Pero, como decíamos, esta es solamente la parte familiar del asunto, aunque no por ello deje de ser sórdida. El caso Katanas ha dejado ver la punta de un ovillo mucho más preocupante para la sociedad: el de la existencia de redes de trata y tráfico de personas legitimado en estos centros nocturnos con la complicidad de autoridades locales y/o nacionales. Además, como se ha podido ver en días recientes, la enorme cantidad de estos centros que no sólo tienen como materia prima el cuerpo de mujeres, sino que -al funcionar en el limbo de la ilegalidad- pueden ser espacios casi impunes para la comisión de delitos. Según la propia Intendencia Municipal de La Paz,  en la ciudad funcionan más de 10.000 negocios entre lenocinios, clubes nocturnos, bares y otros, el  80% de los cuales funciona legalmente.

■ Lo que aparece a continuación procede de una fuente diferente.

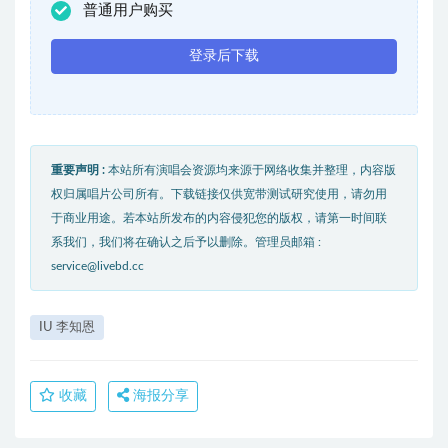
普通用户购买
登录后下载
重要声明 :
本站所有演唱会资源均来源于网络收集并整理，内容版
权归属唱片公司所有。下载链接仅供宽带测试研究使用，请勿用
于商业用途。若本站所发布的内容侵犯您的版权，请第一时间联
系我们，我们将在确认之后予以删除。管理员邮箱 :
service@livebd.cc
IU 李知恩
收藏
海报分享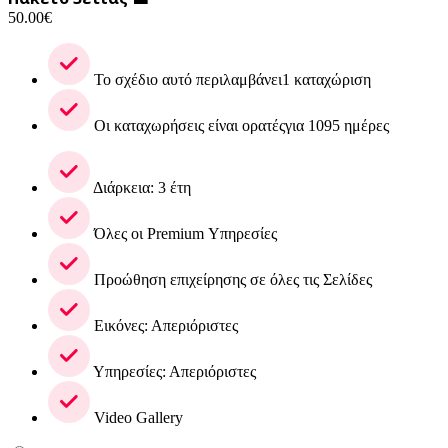
50.00
€
Το σχέδιο αυτό περιλαμβάνει1 καταχώριση
Οι καταχωρήσεις είναι ορατέςγια 1095 ημέρες
Διάρκεια: 3 έτη
Όλες οι Premium Υπηρεσίες
Προώθηση επιχείρησης σε όλες τις Σελίδες
Εικόνες: Απεριόριστες
Υπηρεσίες: Απεριόριστες
Video Gallery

El 20% restante representa 2.000 locales sólo en esta capital. No es algo que sorprenda: en algunas zonas de la ciudad hay cuadras llenas de estos centros, uno al lado de otro; y de la ciudad de El Alto, es mejor no hablar.
 
Hace unos días, la Fiscalía General del Estado informaba que es en el departamento de La Paz donde se reportan la mayor cantidad de casos de trata de personas del país. Esto implica que no sólo se registran secuestros de esta naturaleza para llevar a las víctimas a las fronteras, sino que se trae a esta ciudad a personas (mujeres, especialmente) para ser explotadas sexualmente. Hay más: de acuerdo a la OEA, Bolivia está entre los cinco países de Sudamérica con más altos índices de trata y tráfico de personas y con altos índices de explotación sexual. Según el reporte, las redes de trata y tráfico utilizan 12 rutas a nivel nacional e internacional para captar a sus víctimas bolivianas. 
 
Si a todo ello se agrega que, como está mostrando este escándalo en uno de los centros nocturnos más famosos de la ciudad, estos negocios funcionan en complicidad con funcionarios de entidades públicas que a cambio de coimas y favores contribuyen a la esclavitud sexual de muchas jóvenes y son parte de grupos de poder muy parecidos a las mafias.
 
Es fundamental que este caso propicie una verdadera revisión de los mecanismos de control y otorgamiento de licencias de estos locales y, si lo amerita, el cierre de aquellos que no cumplan con las normas de salubridad y respeto de los derechos de las personas que allí trabajan. Por lo demás es importante verificar con la mayor claridad posible la existencia de redes de tráfico de personas y abuso sexual a niñas y/o adolescentes. 
 
No es tarea fácil, el alcalde  de La Paz, Luis Revilla, pidió a la Policía que coadyuve en el cierre de locales nocturnos irregulares en la urbe paceña, toda vez que este es un problema que requiere un trabajo conjunto, según dispone la Ley de Seguridad Ciudadana. Esperemos que esto sea una realidad.